= George Walker (Puritan) =

English clergyman

George Walker (c.1581–1651) was an English clergyman, known for his strong Puritan views. He was imprisoned in 1638 by William Laud, Archbishop of Canterbury, an affair that was later raised against Laud at his trial. He became a member of the Westminster Assembly in 1643.

Anthony à Wood called Walker a "severe partisan", while Thomas Fuller said he was "a man of an holy life, humble heart, and bountiful hand."

==Life==
He was born about 1581 at Hawkshead in Furness, Lancashire, and was educated at the Hawkshead Grammar School, founded by his kinsman, Archbishop Edwin Sandys. He was a near relative of John Walker. He went to St. John's College, Cambridge, where he graduated B.A. in 1608 and M.A. in 1611. His former tutor, Christopher Foster, who held the rectory of St. John Evangelist, Watling Street, the smallest parish in London, resigned that benefice in favour of Walker, who was inducted on 29 April 1614. There he continued all his life, refusing preferment.

In 1614 he accused Anthony Wotton of Socinian heresy and blasphemy.
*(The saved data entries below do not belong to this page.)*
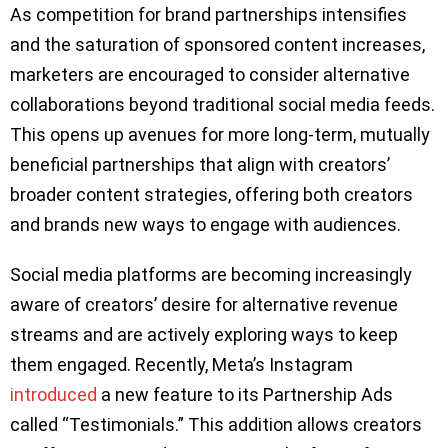
As competition for brand partnerships intensifies
and the saturation of sponsored content increases,
marketers are encouraged to consider alternative
collaborations beyond traditional social media feeds.
This opens up avenues for more long-term, mutually
beneficial partnerships that align with creators’
broader content strategies, offering both creators
and brands new ways to engage with audiences.
Social media platforms are becoming increasingly
aware of creators’ desire for alternative revenue
streams and are actively exploring ways to keep
them engaged. Recently, Meta’s Instagram
introduced
a new feature to its Partnership Ads
called “Testimonials.” This addition allows creators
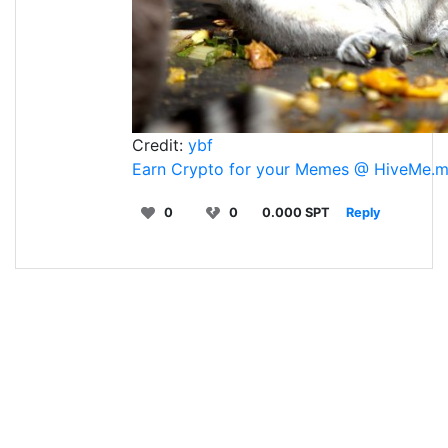
Credit:
ybf
Earn Crypto for your Memes @ HiveMe.
0
0
0.000 SPT
Reply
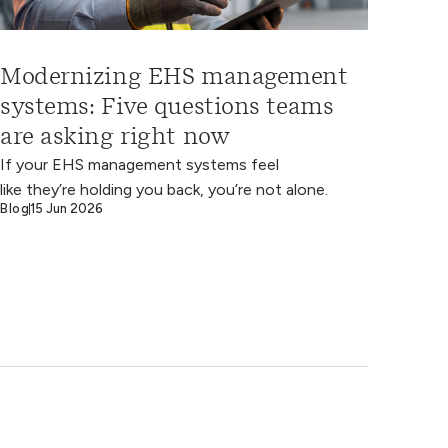
Modernizing EHS management
systems: Five questions teams
are asking right now
If your EHS management systems feel
like they’re holding you back, you’re not alone.
Blog
15 Jun 2026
This led to a "conference before eight learned divines", which ended in a vindication of Wotton. On 2 March 1619 he was appointed chaplain to Nicholas Felton, Bishop of Ely. He was already respected as a logician, Hebraist, and theologian, and engaged in disputes with "heretics" and "papists". On 10 July 1621 he was incorporated B.D. of Oxford.

On 31 May 1623 he had a disputation on the authority of the church with Sylvester Norris, who called himself Smith. About the same time Walker was associated with Daniel Featley in a disputation with Father John Fisher. His puritanism was displeasing to Laud, who in 1636 mentions him in his yearly report to Charles I as one "who had all his time been but a disorderly and peevish man, and now of late hath very frowardly preached against the Lord Bishop of Ely his book concerning the Lord's Day, set out by authority; but upon a canonical admonition given him to desist he hath recollected himself, and I hope will be advised". In 1638 appeared his Doctrine of the Sabbath, which bears the imprint of Amsterdam, and contains extreme views of the sanctity of the Lord's day.

Walker was committed to prison on 11 November 1638 for some "things tending to faction and disobedience to authority" found in a sermon delivered by him on the 4th of the same month. His case was introduced into the House of Commons on 20 May 1641, and his imprisonment declared illegal. He was afterwards restored to his parsonage, and received compensation for his losses. At the trial of Laud in 1643 the imprisonment of Walker was made one of the charges against the archbishop. When he was free again he became very busy as a preacher and author. Four of his works are dated 1641: 1. God made visible in His Works, or a Treatise on the Eternal Works of God. 2. A Disputation between Master Walker and a Jesuite in the House of one Thomas Bates, in Bishop's Court in the Old Bailey, concerning the Ecclesiastical Function. 3. The Key of Saving Knowledge. 4. Socinianisme in the Fundamentall Point of Justification discovered and confuted. In the last of these, which was directed against John Goodwin, he revived imputations against Wotton, who found a vindicator in Thomas Gataker; in the following year Walker replied. Goodwin in his Treatise on Justification, 1642, deals with the various doctrinal points raised by Walker.

Walker joined the Westminster Assembly of divines in 1643, of which he was an active and influential member. On 29 January 1645 he preached a fast-day sermon before the House of Commons, which was shortly afterwards published, with an Epistle giving some details of his imprisonment. In the same year (1646) he printed A Brotherly and Friendly Censure of the Errour of a Dead Friend and Brother in Christian Affection. This refers to some remarks of William Prynne. On 26 September 1645 parliament appointed him a "trier" of elders in the London classis.

There is an undated tract by him about providing preachers in Lancashire. He himself supported the minister of Hawkshead. He was also a benefactor to Sion College library.

He died in his seventieth year in 1651, and was buried in his church in Watling Street, which was destroyed in the Great Fire of London of 1666.